Dataset records
---

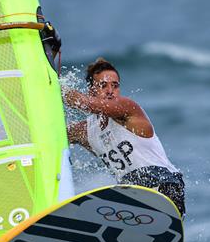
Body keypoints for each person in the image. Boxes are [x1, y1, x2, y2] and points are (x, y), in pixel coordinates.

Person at [64, 57, 186, 216]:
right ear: (91, 91)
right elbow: (56, 136)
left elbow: (86, 104)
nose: (110, 91)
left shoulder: (128, 108)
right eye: (103, 85)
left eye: (115, 86)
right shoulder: (87, 131)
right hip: (132, 193)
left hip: (164, 184)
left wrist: (54, 86)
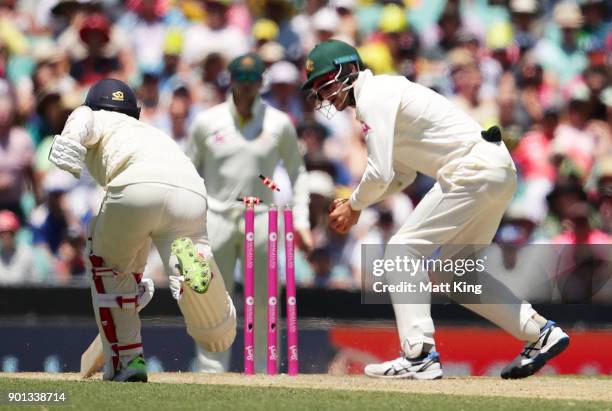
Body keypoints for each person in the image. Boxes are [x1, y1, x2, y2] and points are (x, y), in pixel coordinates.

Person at [301, 39, 569, 380]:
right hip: (494, 169)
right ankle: (541, 333)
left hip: (470, 169)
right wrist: (357, 201)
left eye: (326, 83)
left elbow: (381, 173)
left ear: (349, 70)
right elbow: (400, 175)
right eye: (318, 90)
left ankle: (419, 355)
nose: (324, 95)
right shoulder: (383, 97)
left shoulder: (374, 95)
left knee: (402, 250)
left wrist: (354, 205)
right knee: (456, 276)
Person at [48, 78, 236, 382]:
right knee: (211, 319)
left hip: (135, 185)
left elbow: (82, 117)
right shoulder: (150, 130)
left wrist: (69, 143)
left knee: (108, 264)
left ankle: (127, 361)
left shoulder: (96, 116)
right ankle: (200, 283)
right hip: (189, 190)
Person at [187, 53, 311, 372]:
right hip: (215, 216)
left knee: (264, 300)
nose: (245, 88)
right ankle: (210, 373)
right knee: (213, 301)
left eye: (252, 81)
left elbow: (297, 174)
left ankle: (262, 371)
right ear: (231, 81)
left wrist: (301, 220)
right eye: (241, 82)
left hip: (262, 216)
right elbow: (186, 172)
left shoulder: (278, 123)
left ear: (261, 83)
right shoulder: (206, 121)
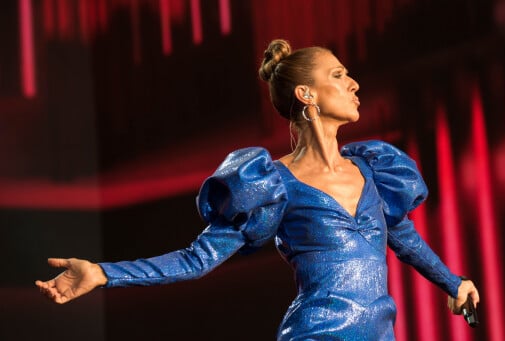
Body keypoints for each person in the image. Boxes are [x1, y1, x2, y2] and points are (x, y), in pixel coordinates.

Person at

---

[Instructions for the task] In the records above, find the line that contains "right knee: (213, 301)". Print it and every later line exactly, omitting the pictures.

[Solution to this task]
right knee: (213, 301)
left eye: (252, 81)
left elbow: (297, 174)
left ankle: (262, 371)
right ear: (231, 81)
left wrist: (301, 220)
right eye: (241, 82)
left hip: (262, 216)
right elbow: (186, 172)
left shoulder: (278, 123)
left ear: (261, 83)
right shoulder: (206, 121)
Body keypoints for each person in the image. Boxes are [x1, y1, x2, y2] and points are (x, y), in pixel coordinates.

Person at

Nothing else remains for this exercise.